PROBLEMS TO SOLVE:
• A. Answer these questions from the article on Undergraduate Research and Artistry Day:
(i) In which room and building was the event held?
(ii) Who proposed the Great Journeys Strategic Plan, and in what year?
(iii) What position does Rachel Tripodi hold?
• B. Decide whether each statement agrees with the article on Undergraduate Research and Artistry Day, and quote the words that settle it:
(i) The event ran from 9 a.m. until 5 p.m.
(ii) This was the fourth time the event was held.
(iii) Mandy Wescott was judging the event for the first time.
• C. Write the next part of the article on Undergraduate Research and Artistry Day, picking up after its final sentence.

** STUDY TEXT follows **

Students showcase their work at Undergraduate Research and Artistry Day

By Mariah Stubbs-Johnson

Undergraduates addressed real world issues through research while presenting at the annual Undergraduate Research and Artistry event Tuesday.

Undergraduates who participated in a faculty-mentored research project were able to showcase their work at the event. The programs allow faculty members to get involved with undergraduates in their research and artistry. It allows students to work with faculty on expanding their field of knowledge. The event was from 9 a.m. until 3 p.m. in the Holmes Student Center in Duke Ellington Ballroom.

It’s the fourth annual Undergraduate Research and Artistry Day, said Julia Spears, Director of Student Engagement and Experiential Learning.

“This event started after the Great Journeys Strategic Plan,” Spears said. “We thought it would be nice to have all undergraduate students come together.”

The Great Journeys Strategic Plan was proposed by NIU President John Peters in 2007 to improve academic success for students. The annual event is important for undergraduates, Spears said.

“For one, it provides NIU undergraduates with presentation skills they are going to need once they exceed to become graduate,” Spears said. “Two, as for the 2020 vision of becoming a student-centered public research university, this can also help bring students together.”

Rachel Tripodi, assistant director of Student Engagement and Experiential Learning, was assisting students at the event.

“This is important for the DeKalb and Sycamore community,” Tripodi said. “Just to let people know that student research is being conducted by undergraduates.” As participants showed off their research in various topics, judges took the floor to see what the undergraduates conducted over the year.

“It’s very enjoyable,” said Mandy Wescott, second-year judge of the Undergraduate Research and Artistry Day. “All the research is so interesting and well conducted that it is hard to conduct a winner.”

Wescott said what each judge was looking for in each participant.

** End of STUDY TEXT **
** MATERIAL SUPPLIED follows **

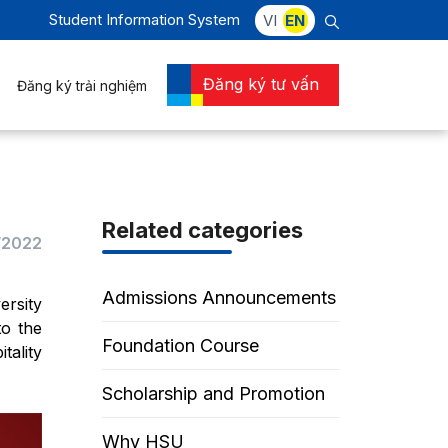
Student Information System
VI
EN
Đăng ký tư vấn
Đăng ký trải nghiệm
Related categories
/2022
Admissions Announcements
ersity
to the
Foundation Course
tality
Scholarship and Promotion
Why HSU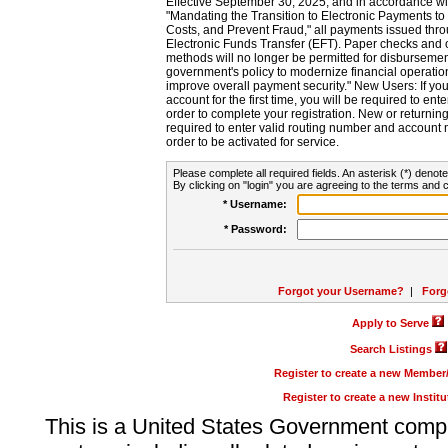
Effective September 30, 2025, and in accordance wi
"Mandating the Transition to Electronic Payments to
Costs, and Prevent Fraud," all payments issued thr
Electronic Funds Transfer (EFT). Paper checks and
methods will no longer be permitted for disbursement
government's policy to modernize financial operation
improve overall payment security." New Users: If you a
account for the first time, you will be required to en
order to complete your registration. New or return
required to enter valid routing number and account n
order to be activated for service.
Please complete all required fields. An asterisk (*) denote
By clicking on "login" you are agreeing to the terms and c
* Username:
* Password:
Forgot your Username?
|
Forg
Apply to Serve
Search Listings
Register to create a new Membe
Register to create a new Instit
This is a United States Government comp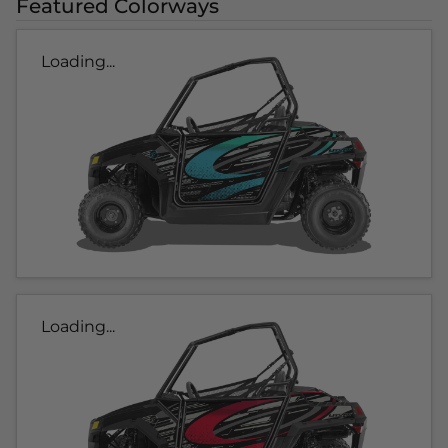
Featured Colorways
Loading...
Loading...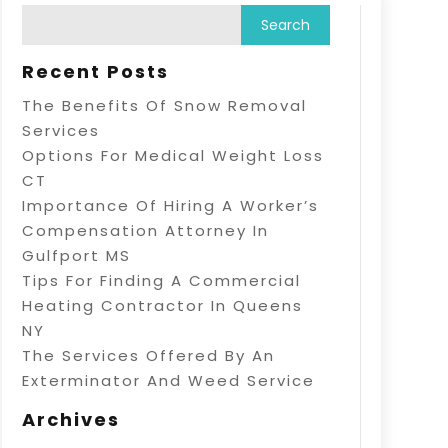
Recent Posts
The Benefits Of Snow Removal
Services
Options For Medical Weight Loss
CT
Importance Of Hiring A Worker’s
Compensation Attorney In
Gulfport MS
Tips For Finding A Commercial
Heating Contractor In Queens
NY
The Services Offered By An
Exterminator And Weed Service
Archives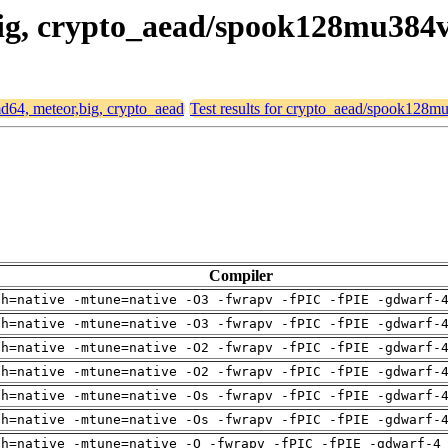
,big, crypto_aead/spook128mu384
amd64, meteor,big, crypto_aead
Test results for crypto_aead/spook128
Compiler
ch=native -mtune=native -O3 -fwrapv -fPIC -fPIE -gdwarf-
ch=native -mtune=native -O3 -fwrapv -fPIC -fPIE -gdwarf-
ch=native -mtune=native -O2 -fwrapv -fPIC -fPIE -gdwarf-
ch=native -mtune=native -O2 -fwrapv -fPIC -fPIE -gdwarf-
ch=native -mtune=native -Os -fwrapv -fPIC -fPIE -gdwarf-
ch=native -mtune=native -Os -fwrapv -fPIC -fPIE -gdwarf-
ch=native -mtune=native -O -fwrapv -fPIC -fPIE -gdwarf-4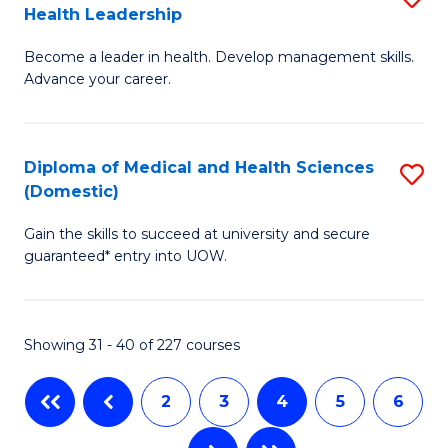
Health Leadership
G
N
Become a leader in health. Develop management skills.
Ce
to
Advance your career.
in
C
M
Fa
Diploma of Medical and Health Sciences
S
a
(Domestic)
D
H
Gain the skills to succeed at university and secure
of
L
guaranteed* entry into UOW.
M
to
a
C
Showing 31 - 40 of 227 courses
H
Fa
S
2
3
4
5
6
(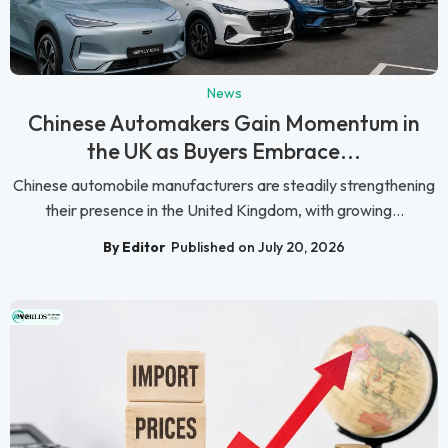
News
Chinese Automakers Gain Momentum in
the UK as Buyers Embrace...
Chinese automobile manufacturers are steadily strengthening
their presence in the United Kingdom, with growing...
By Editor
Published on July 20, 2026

** End of MATERIAL SUPPLIED **

RESULTS FOR THE EXERCISE:
• A.
(i) The Duke Ellington Ballroom in the Holmes Student Center
(ii) NIU President John Peters, in 2007
(iii) Assistant director of Student Engagement and Experiential Learning

• B.
(i) No: "The event was from 9 a.m. until 3 p.m."
(ii) Yes: "It’s the fourth annual Undergraduate Research and Artistry Day"
(iii) No: "second-year judge of the Undergraduate Research and Artistry Day"

• C.
“We have criteria that are laid out,” Wescott said. “Clear presentation is one of them. Is the poster clear and is the explanation clear so that others could understand? Is it original? I also look for if they have a next step such as what is going to happen next after the problem is proposed.”

Participants were dressed business casual with their research boards waiting patiently to present their projects to those who stop by their spaces.

“Basically we are trying to see what the role of p62 is in cellular ‘garbage’ collection and disposal,” said biology major Kelsie Allen. “In other words for brain cancer…. We are trying to figure out ways you can better treat this deadly brain cancer. They have a low life expectancy within this [time], so we want to give them better quality of life.”

Allen said it took her a year to gather her research and put things together. Psychology major Tiffani Scott conducted her student research through improving memory for historical text.

“My research is mainly from how different reading tasks and writing affect the learning of history,” Scott said. “It can help teachers realize what to give students being that history is a hard subject to grasp.”

There were many participants and many issues presented through research in this year’s event, Spears said.

“Research is the creation of new knowledge,” Spears said. “There are no limits.”